> [Your task]: Carry on the forum post about the authors of the Calgary CCSVI study from its final sentence.

> [Document section]:
* * *
Postby 1eye » Wed Sep 07, 2011 7:25 pm

My response was posted to their web site:

In case anybody out there cares about the pedigree of the authors of the Calgary study, one of them is Dr. Fiona Costello, who is a principal on a research team for a CCSVI study that is one of the infamous 7 funded by the "MS" Society. These studies are being pursued by people with, as we now can see, obvious biases against the theories of CCVSI and the procedure to treat it. The studies pre-date the decision by the CIHR, to support the Canadian government holding Canada-wide clinical trials of the procedure. Trials which, incidentally, are very slow getting started, for some reason.

The other thing one might want to know is that Dr. Costello formerly held a position at the Ottawa Hospital's "MS" Clinic, which is run by one of the most vocal opponents of CCSVI, a neurologist, Dr. Mark Freedman. One can imagine the kinds of things he had to say on the subject to Dr. Costello. He is the doctor who called the CCSVI syndrome a hoax, in a Canadian national newspaper.
* * *
> [Data supplied]:
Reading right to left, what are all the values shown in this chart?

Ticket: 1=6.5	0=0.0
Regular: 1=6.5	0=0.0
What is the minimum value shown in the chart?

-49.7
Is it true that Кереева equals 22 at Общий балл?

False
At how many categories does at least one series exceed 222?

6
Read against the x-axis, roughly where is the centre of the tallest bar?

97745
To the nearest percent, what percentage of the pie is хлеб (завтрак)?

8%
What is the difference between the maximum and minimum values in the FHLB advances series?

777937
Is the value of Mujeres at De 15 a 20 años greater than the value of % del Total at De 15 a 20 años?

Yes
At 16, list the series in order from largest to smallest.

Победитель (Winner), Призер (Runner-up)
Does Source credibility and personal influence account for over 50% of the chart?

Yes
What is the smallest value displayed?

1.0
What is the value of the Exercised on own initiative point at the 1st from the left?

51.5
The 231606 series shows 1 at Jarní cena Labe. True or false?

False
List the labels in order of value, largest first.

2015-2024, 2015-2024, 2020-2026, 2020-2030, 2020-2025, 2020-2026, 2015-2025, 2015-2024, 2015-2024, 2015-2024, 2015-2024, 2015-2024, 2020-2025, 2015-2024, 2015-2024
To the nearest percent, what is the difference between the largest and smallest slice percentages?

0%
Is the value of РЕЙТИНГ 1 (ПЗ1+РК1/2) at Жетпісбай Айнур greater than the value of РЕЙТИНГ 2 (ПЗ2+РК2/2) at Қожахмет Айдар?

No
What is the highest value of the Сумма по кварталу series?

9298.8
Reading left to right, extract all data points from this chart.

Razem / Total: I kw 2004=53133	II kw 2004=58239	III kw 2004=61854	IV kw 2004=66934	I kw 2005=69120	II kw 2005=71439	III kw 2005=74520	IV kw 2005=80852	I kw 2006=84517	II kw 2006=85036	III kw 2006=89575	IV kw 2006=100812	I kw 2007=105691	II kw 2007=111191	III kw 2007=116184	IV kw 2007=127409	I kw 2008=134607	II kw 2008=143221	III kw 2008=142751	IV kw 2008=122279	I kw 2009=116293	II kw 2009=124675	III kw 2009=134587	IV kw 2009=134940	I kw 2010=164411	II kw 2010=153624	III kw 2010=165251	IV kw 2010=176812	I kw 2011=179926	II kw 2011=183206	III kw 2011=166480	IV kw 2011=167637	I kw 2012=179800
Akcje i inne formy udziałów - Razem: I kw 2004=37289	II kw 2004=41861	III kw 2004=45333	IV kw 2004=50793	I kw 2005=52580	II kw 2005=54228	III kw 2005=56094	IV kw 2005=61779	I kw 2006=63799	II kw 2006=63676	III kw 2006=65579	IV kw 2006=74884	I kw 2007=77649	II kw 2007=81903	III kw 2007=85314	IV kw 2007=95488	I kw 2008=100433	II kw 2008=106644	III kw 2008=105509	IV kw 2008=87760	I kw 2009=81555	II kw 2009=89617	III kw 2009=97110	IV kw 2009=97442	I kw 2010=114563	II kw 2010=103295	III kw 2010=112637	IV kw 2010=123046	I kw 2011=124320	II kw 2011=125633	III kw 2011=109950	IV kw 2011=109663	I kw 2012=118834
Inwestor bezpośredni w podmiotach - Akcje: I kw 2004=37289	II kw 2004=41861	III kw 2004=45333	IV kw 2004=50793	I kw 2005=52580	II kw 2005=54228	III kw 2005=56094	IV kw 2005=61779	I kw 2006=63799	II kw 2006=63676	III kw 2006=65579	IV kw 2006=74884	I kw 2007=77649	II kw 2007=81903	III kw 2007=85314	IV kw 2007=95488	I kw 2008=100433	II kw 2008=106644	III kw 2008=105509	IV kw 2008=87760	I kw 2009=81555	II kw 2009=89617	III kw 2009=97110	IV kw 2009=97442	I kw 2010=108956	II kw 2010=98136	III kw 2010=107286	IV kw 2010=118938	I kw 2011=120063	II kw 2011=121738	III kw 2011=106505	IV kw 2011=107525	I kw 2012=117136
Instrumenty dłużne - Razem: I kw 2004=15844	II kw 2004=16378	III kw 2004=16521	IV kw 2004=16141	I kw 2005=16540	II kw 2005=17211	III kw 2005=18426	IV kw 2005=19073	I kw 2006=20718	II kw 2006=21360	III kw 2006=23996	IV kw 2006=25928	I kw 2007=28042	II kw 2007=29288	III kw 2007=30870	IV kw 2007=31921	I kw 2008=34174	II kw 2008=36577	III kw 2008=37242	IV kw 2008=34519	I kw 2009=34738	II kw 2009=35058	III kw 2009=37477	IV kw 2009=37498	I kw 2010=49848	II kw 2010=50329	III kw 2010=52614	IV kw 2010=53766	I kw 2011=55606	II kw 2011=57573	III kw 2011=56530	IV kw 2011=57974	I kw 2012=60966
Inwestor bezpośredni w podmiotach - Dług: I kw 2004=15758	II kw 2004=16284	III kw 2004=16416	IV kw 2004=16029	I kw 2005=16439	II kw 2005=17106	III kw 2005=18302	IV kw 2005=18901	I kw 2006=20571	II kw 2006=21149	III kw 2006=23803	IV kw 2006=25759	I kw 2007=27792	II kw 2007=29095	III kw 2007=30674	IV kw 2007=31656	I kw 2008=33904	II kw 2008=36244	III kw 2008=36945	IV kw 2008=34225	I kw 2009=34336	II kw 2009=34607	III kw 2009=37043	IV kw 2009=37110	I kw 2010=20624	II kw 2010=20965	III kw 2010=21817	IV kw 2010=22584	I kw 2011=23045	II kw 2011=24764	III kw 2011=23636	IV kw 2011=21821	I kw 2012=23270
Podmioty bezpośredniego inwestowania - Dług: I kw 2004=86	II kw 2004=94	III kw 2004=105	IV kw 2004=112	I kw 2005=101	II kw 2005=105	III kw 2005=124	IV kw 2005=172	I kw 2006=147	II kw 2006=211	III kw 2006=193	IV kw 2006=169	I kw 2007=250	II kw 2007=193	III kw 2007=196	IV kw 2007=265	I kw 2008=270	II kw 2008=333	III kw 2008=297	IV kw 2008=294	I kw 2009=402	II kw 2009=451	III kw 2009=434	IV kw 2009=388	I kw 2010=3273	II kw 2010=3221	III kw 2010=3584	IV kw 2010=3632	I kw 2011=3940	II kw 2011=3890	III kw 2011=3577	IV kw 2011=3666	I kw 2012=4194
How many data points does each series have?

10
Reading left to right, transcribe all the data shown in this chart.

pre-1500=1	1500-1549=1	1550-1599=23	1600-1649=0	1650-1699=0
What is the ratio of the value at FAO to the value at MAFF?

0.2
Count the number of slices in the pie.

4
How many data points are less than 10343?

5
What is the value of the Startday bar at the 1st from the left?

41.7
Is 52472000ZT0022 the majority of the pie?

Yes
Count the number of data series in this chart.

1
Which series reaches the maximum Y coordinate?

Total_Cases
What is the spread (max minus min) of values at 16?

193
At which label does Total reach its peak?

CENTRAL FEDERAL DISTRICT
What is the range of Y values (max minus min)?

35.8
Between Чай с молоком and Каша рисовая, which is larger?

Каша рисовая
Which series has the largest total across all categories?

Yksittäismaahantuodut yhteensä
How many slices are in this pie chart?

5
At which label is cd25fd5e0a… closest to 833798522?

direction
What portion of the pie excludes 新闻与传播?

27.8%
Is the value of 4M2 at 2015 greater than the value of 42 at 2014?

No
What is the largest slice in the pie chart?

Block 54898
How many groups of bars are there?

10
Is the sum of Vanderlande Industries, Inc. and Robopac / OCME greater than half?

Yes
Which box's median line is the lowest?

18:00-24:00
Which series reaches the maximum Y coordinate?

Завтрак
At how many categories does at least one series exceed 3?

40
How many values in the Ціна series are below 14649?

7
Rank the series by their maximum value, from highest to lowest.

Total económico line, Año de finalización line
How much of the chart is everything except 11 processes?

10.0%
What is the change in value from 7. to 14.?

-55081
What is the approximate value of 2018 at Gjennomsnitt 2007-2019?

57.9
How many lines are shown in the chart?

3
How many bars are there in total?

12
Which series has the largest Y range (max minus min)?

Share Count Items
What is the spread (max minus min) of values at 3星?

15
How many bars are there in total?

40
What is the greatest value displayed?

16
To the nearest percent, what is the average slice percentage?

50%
* * *
> [Answer for the task]:
Dr. Freedman is also very heavily involved in the Canadian "MS" Society, both as a fund raiser and a neurology consultant.

He is also said to be Director of Membership of the Consortium of MS Centers (CMSC). This group was reported to be involved in the recent bribery scandal involving several doctors and a manufacturer of an "MS" drug, Serono. They settled the matter by paying the US government over $40M US. The drug costs tens of thousands of dollars a year for each patient, and Dr. Freedman was involved in the research that led to its approval by the Canadian government's Health Ministry. He also prescribes this drug for "MS" patients.

Dr. Zamboni, the theorist behind CCSVI, advises "MS" patients not to stop taking their prescribed "MS" treatments. He has not spoken against traditional auto-immune disorder treatments. His qualification is as an expert on the venous circulation.

Some of the people involve in Canadian CCSVI research, and in assessments of its treatment, should be qualified to perform the procedure, not just peripherally involved due to their interests in "MS".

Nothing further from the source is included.